ABS light on, auto trans won't shift
As I was leaving work today, I drove the truck about 1/4 of a mile and all of a sudden the ABS light came on, the speedometer went dead (pinned at zero), the "O/D off" light kept flashing on and off and the truck would not upshift. I checked the trans fluid to make sure something was not amiss there, and everything was OK. I was able to drive the truck home (very slowly).
I decided to try and see if the truck would drive in second gear, and it did, but as soon as I did that, the "Check Engine" light came on and has stayed lit ever since.
My questions: Would it appear to be a malfunctioning VSS, as I've read in so many other posts? Why am I able to drive the car relatively normal in second gear but not "D"? Finally, if a new VSS fixes the problem, how do I go about resetting the "Check Engine" light so it turns off?
Thanks in advance for any and all help.
Has all the makings of a defective VSS. I'd go to your local auto parts stores and have the codes pulled. Bring the codes back here and don't let them sell you anything. Just let us see the codes and we can go from there.
RP
Zach
Dono
Remove one 9 or 10 mm bolt & one electrical connector, to replace it.
Probably a 30 minute job, counting the time it'll take to get the wrench, block the wheels, put it up on jack stands, cawl underneath to change it & put everything away.
You might first try inspecting the VSS electrical connector, to make sure it's plugged in good, it's wiring & pins & sockets condition.
If all that checks out ok, then it's likely the VSS has gone belly up, as has been suggested & your favorite local autoparts store should be able to scan the computer for trouble codes to confirm the VSS suspect.
To answer your question about the CEL, you can have them turn the CEL off with their scan tool, AFTER you've replaced the VSS, or you can do it yourself, by removing the battery negative cable, or pulling the computers power fuse, BEFORE you begin to replace the VSS.
This might cause it to idle & shift abnormal for a few times, until the computer relearns things, or you can speed the relearning up some, by going through a particular warm up & driving sequence that's listed in a thread in the "Technical Information" section, located atop this forum.
I've successfully used my 94 Taurus relearn sequence, which has me reconnect the battery after a repair, start the engine after it's completely cooled down, let it's cold idle return to normal, then SLOWLY shift into ALL gears, including reverse, then return to "N" or "P", let the engine fully warm up, then SLOWLY shift into each gear again, as before, then it's ready to dive. This has worked just fine for me, on my 99 4.0L, with 5spd auto tranny.
Let us know what you find & how your repair goes.
Disconnected and reconnected the battery, started the truck up with the new VSS, and behold, the truck runs again. Thanks to everyone here who helped with this problem.

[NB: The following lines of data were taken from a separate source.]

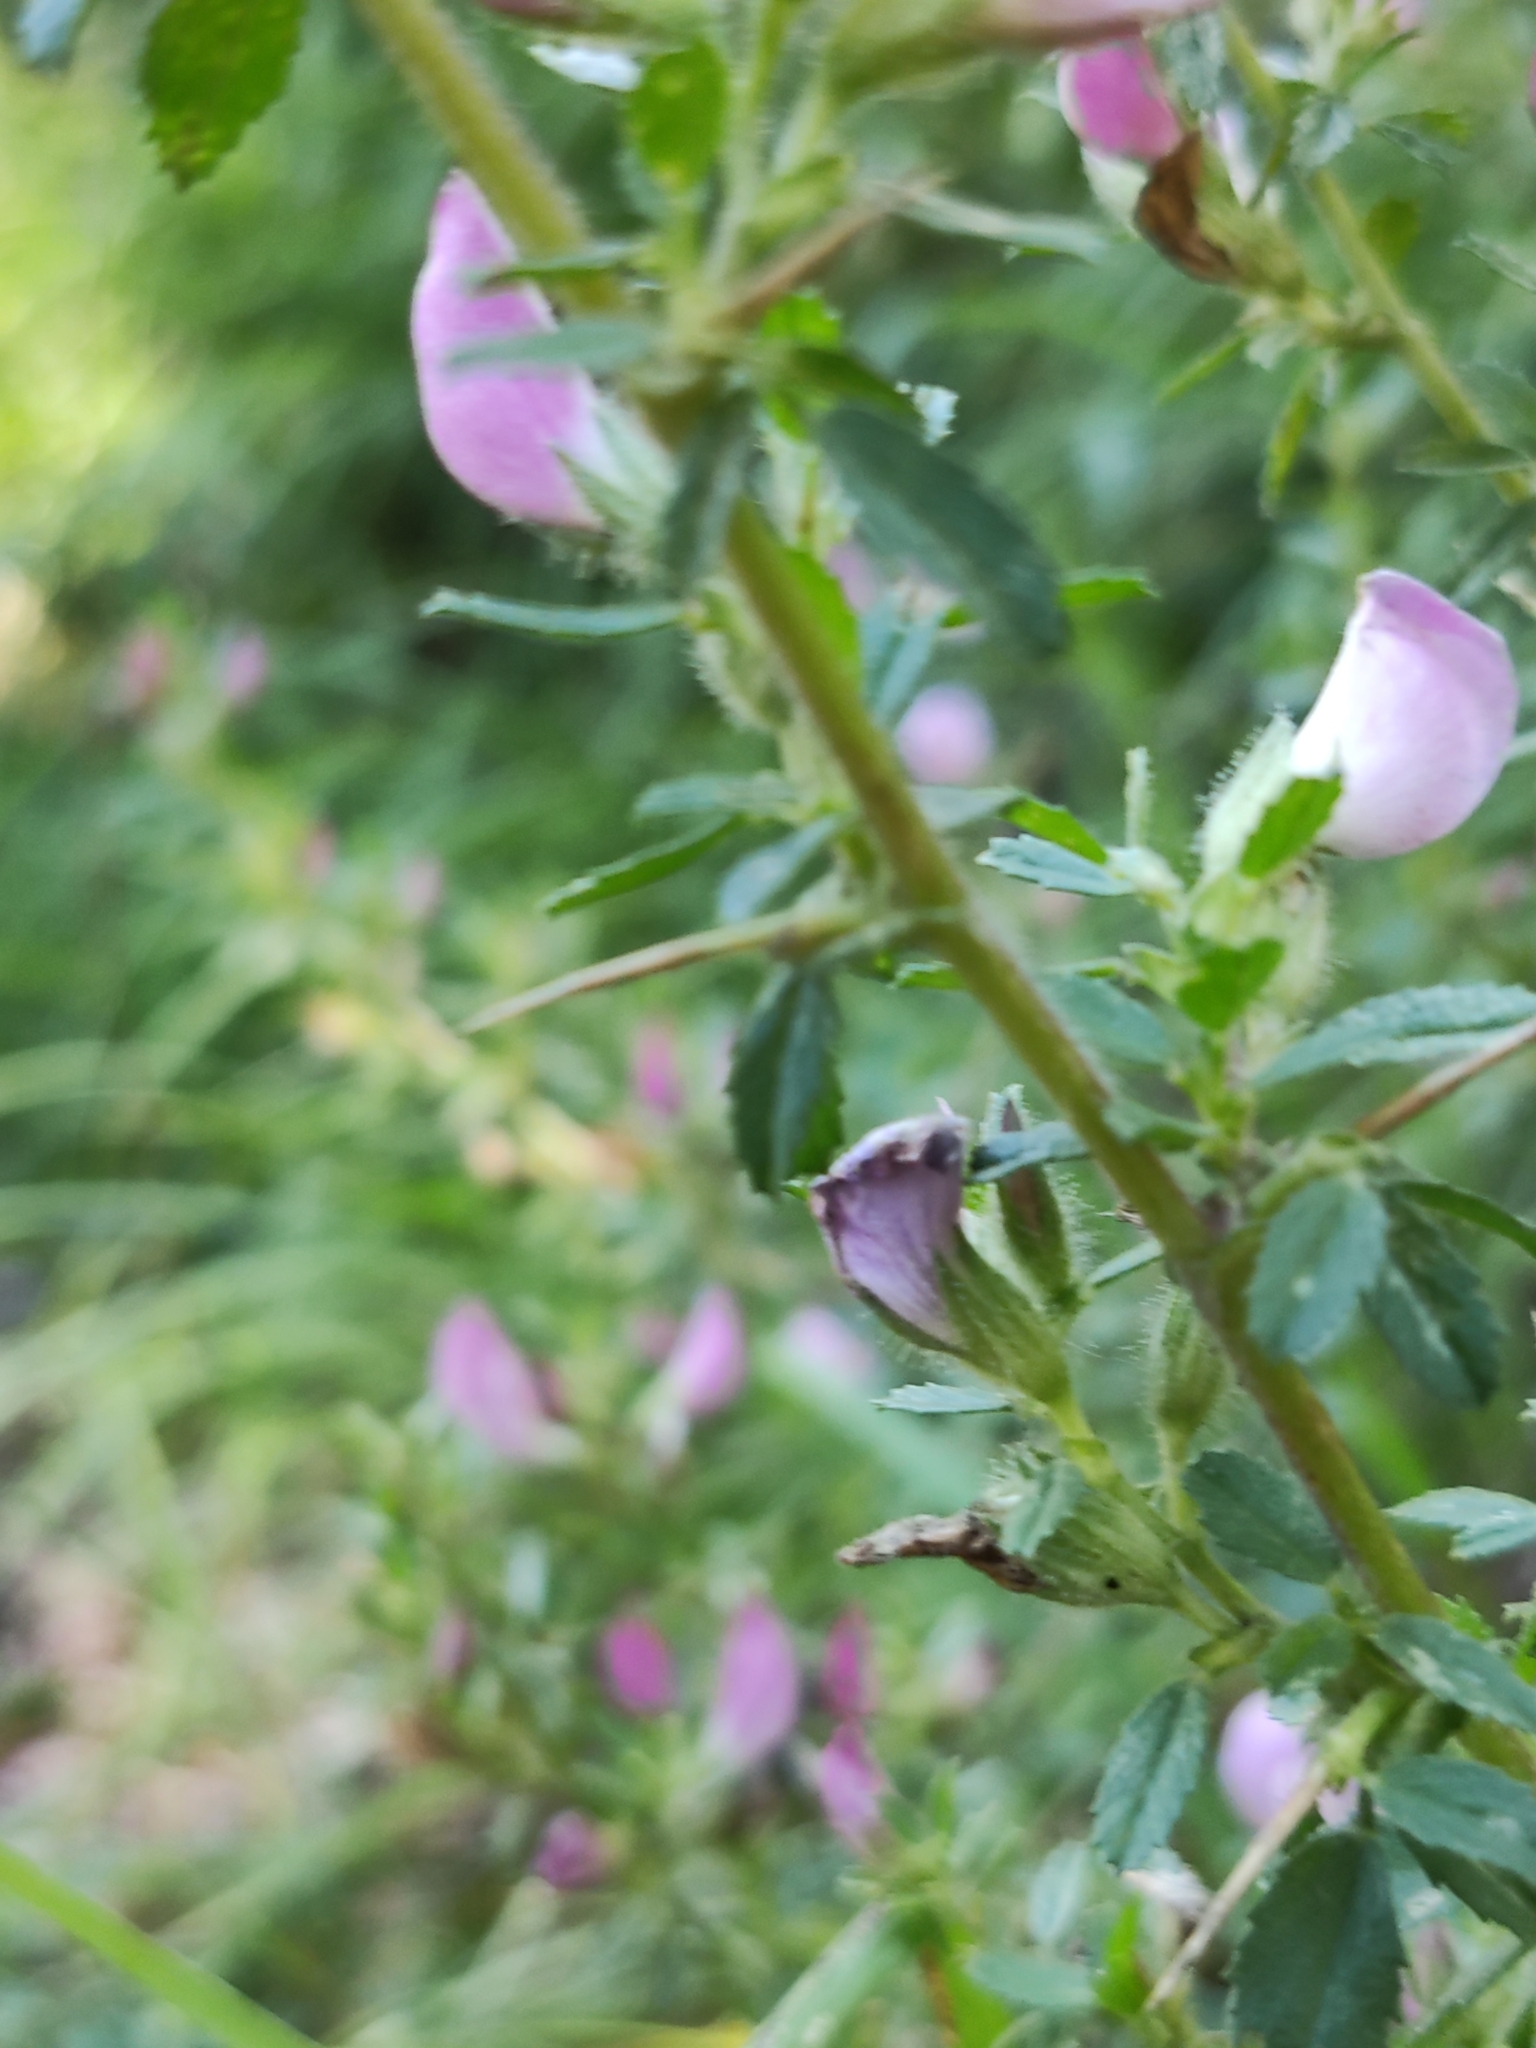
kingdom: Plantae
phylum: Tracheophyta
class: Magnoliopsida
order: Fabales
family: Fabaceae
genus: Ononis
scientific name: Ononis spinosa
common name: Spiny restharrow
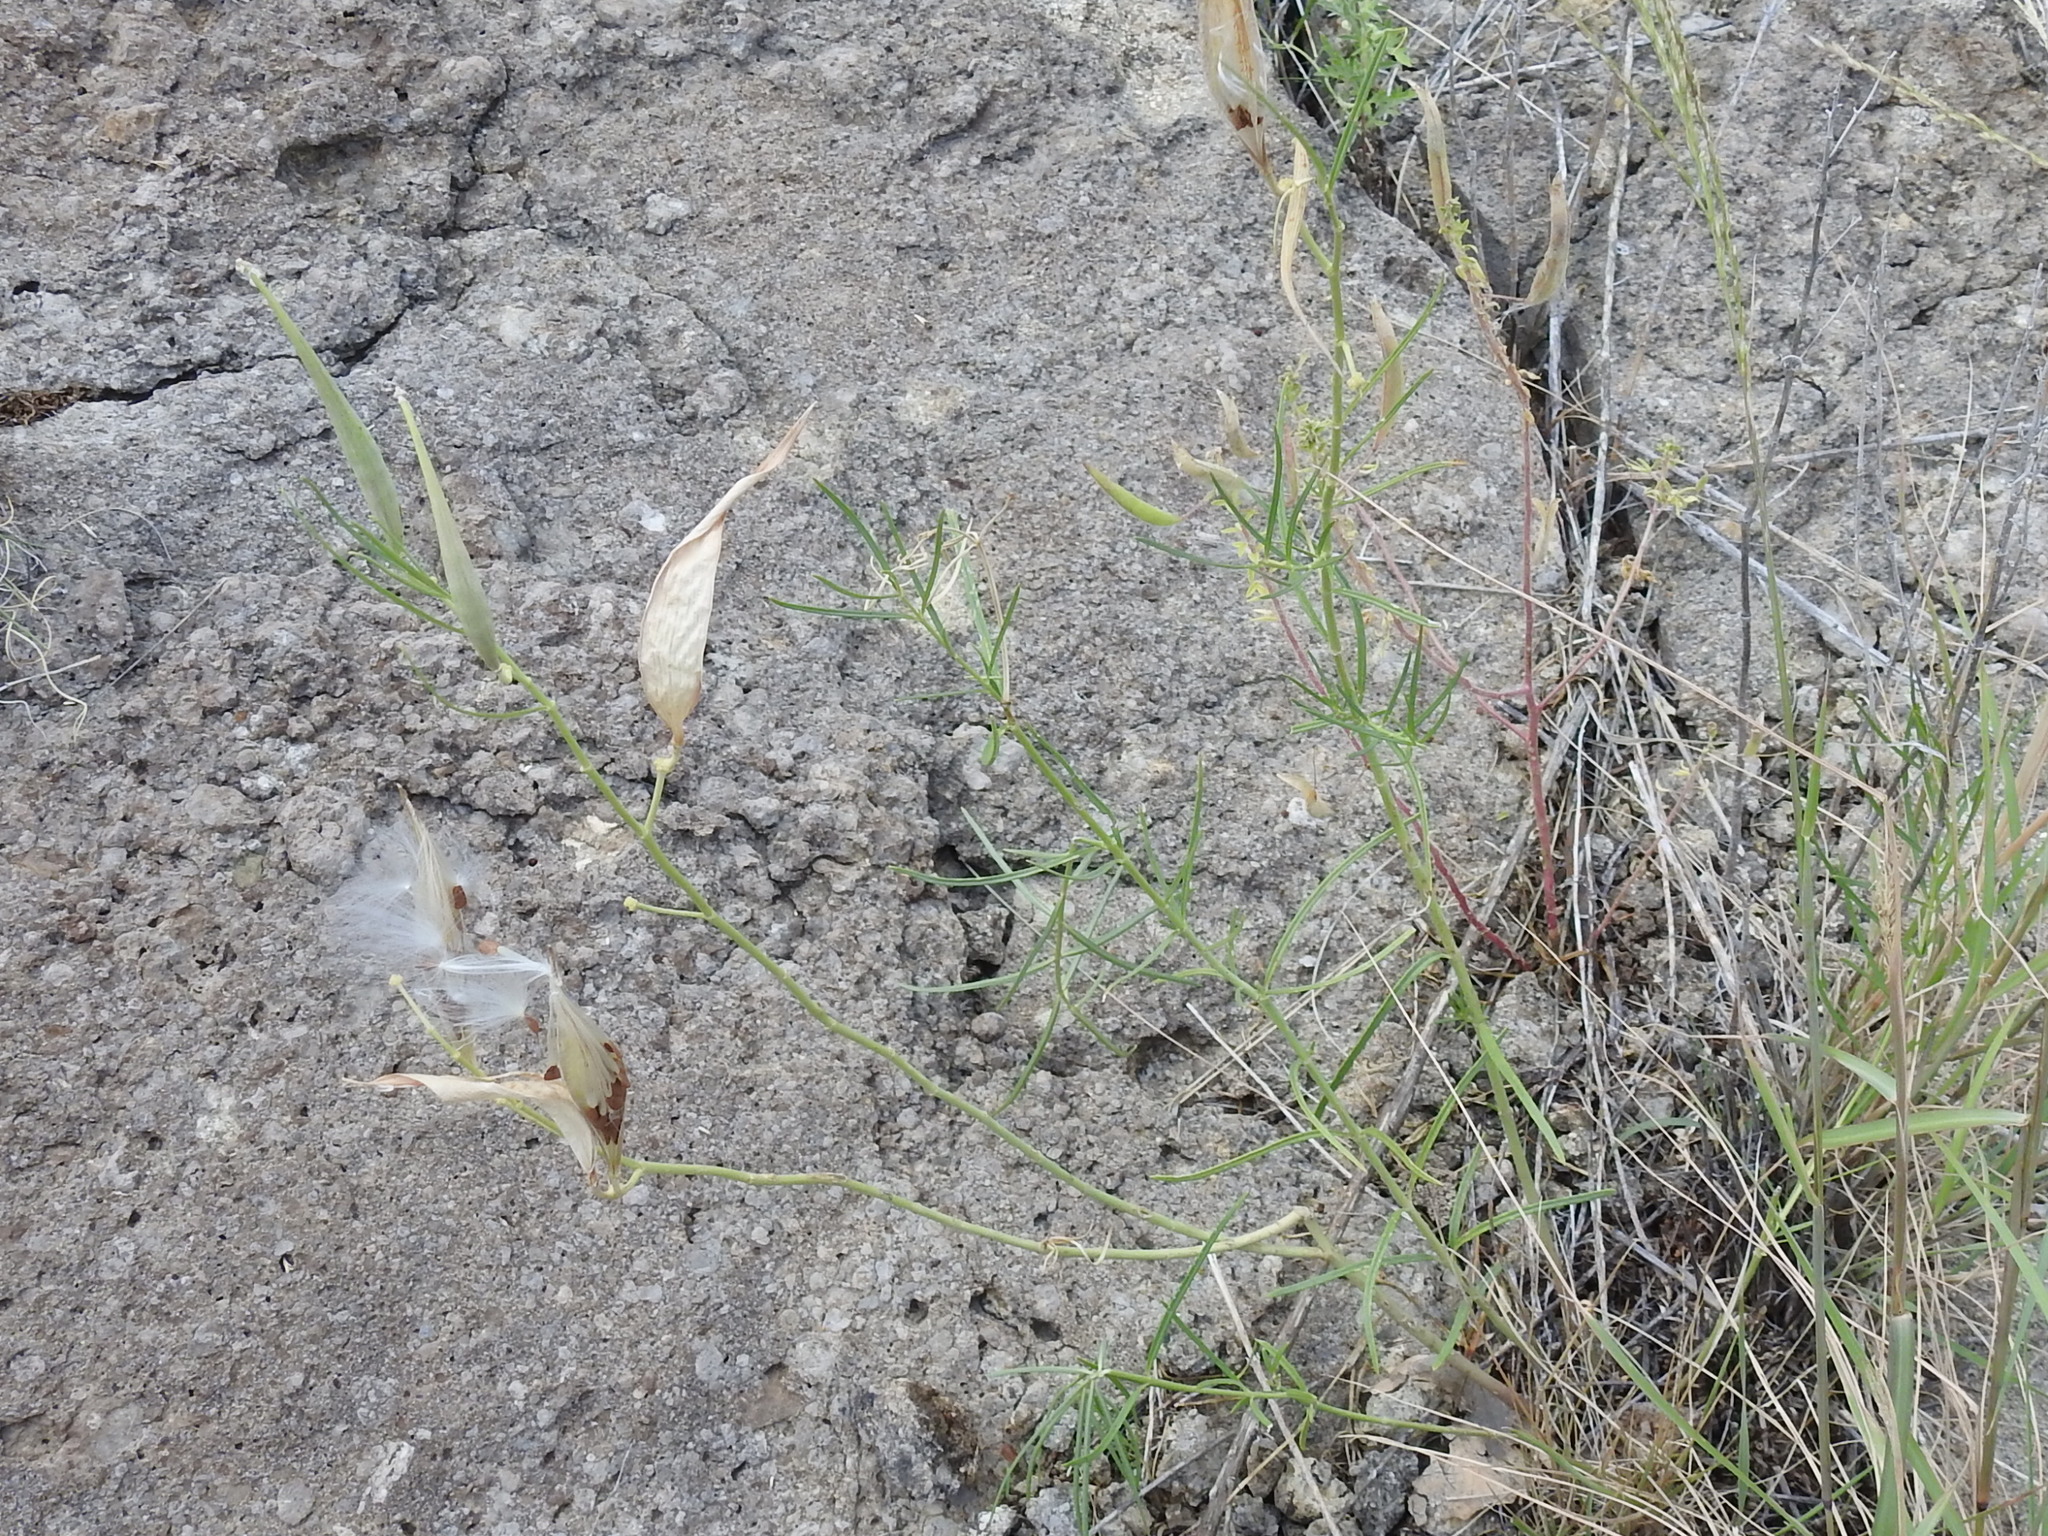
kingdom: Plantae
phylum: Tracheophyta
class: Magnoliopsida
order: Gentianales
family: Apocynaceae
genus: Asclepias
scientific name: Asclepias subverticillata
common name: Horsetail milkweed
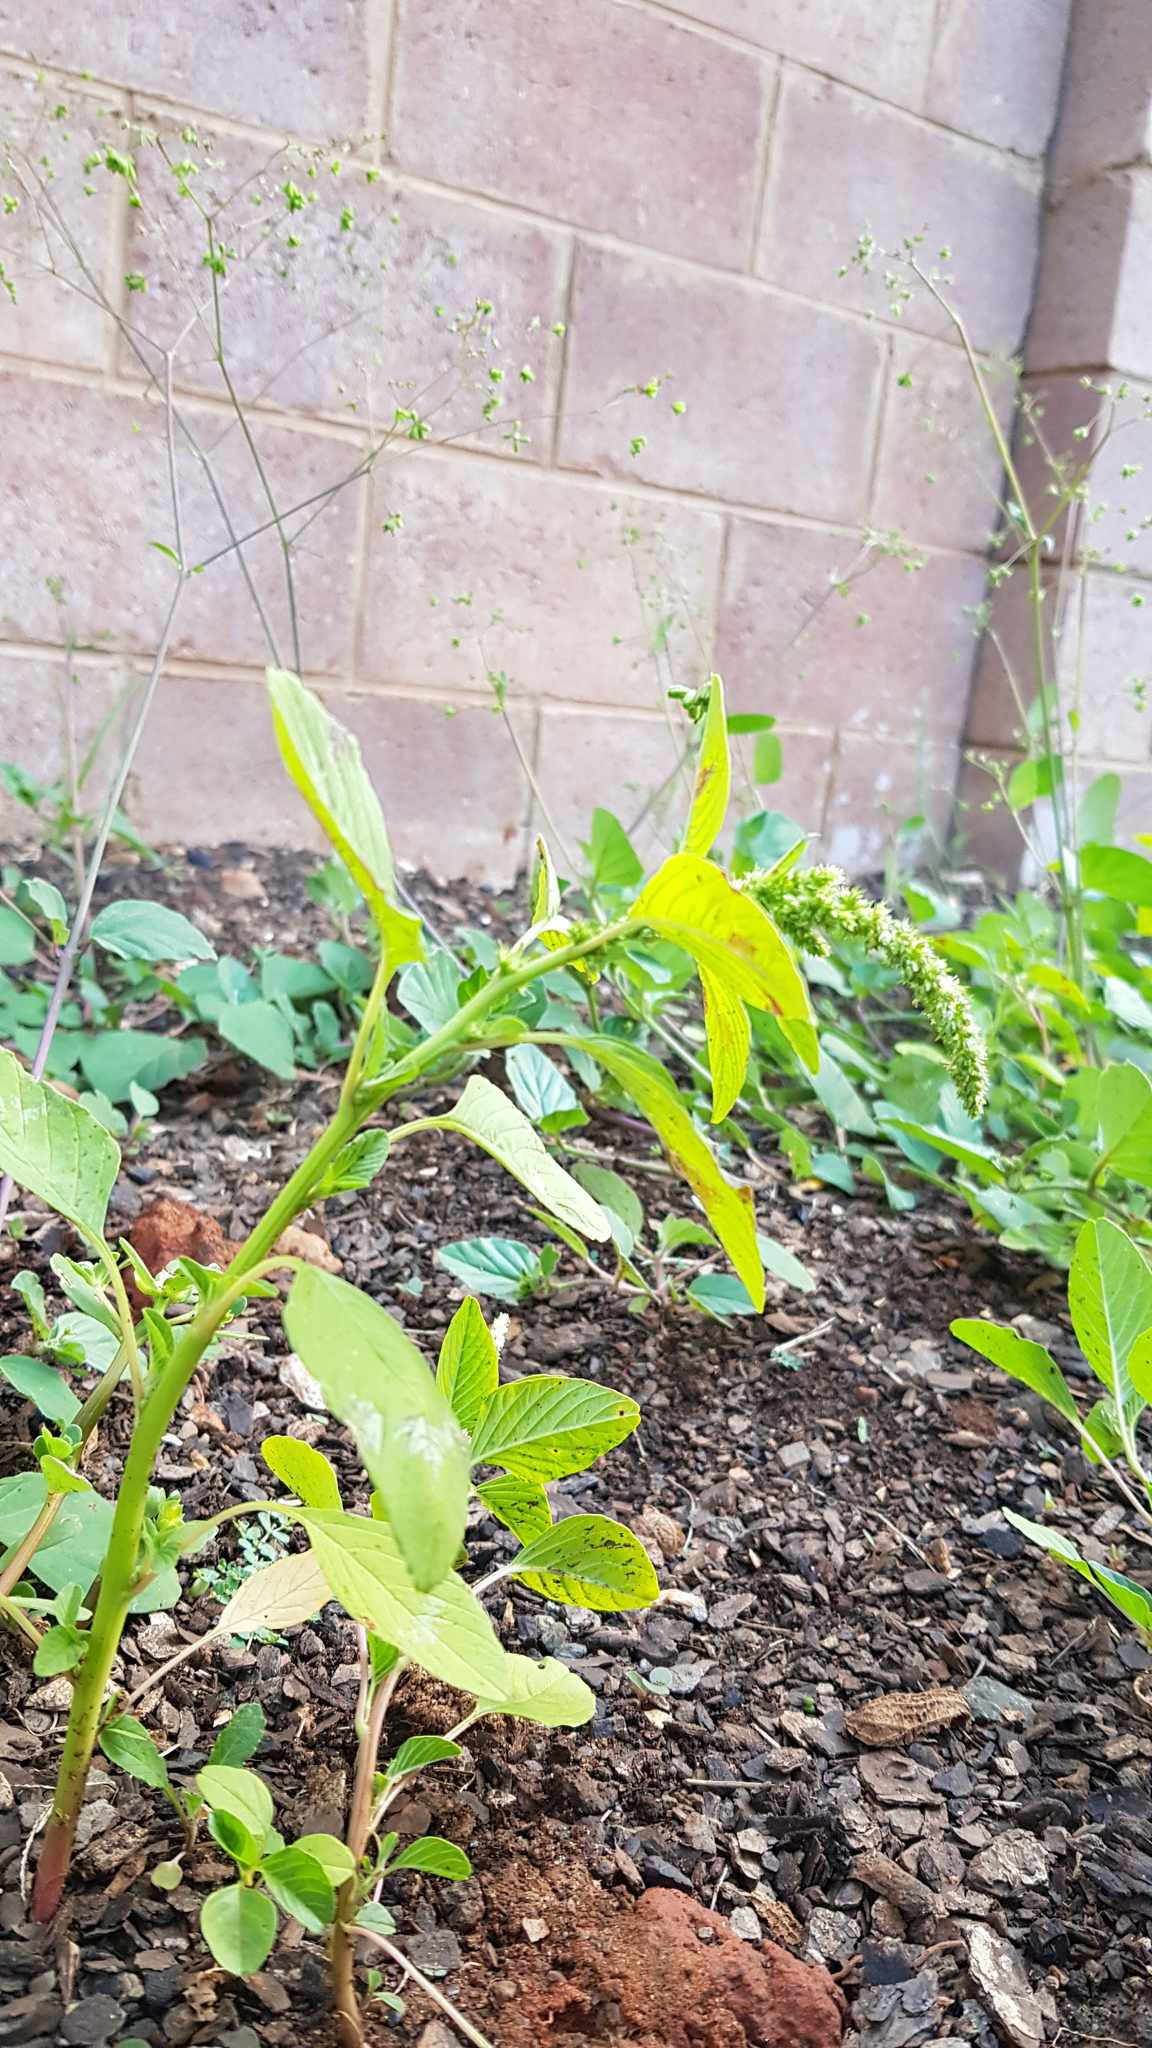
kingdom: Plantae
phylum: Tracheophyta
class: Magnoliopsida
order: Caryophyllales
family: Nyctaginaceae
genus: Boerhavia
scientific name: Boerhavia diffusa
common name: Red spiderling
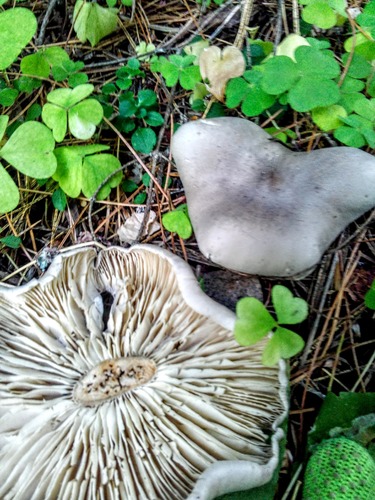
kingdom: Fungi
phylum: Basidiomycota
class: Agaricomycetes
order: Agaricales
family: Tricholomataceae
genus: Clitocybe
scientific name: Clitocybe nebularis
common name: Clouded agaric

As an aside, this truck is still the best vehicle I have ever owned - 136,000 miles and the CEL light that came on associated with this problem was the first time *ever* that it's ever come on. All maintenance associated with this truck has been minor and expected (ball joints, shocks, etc.), nothing catastrophic. I'd buy a Ford truck again in a second!
136 and no CEL is good news, I'm at 141K and haven't had one. The guy who owned it prior to us said he'd never had a problem from it, was in great shape, no problems.
Over Christmas when our Silverado popped a CEL at about 125K, it was it's first. Got me to thinking maybe I should check the one in the GMC. I mean seriously...over 230K, by now SOMETHING had to make that light come on.
Pulled the panel and replaced all the light bulbs...that one looked brand new. Makes me happy.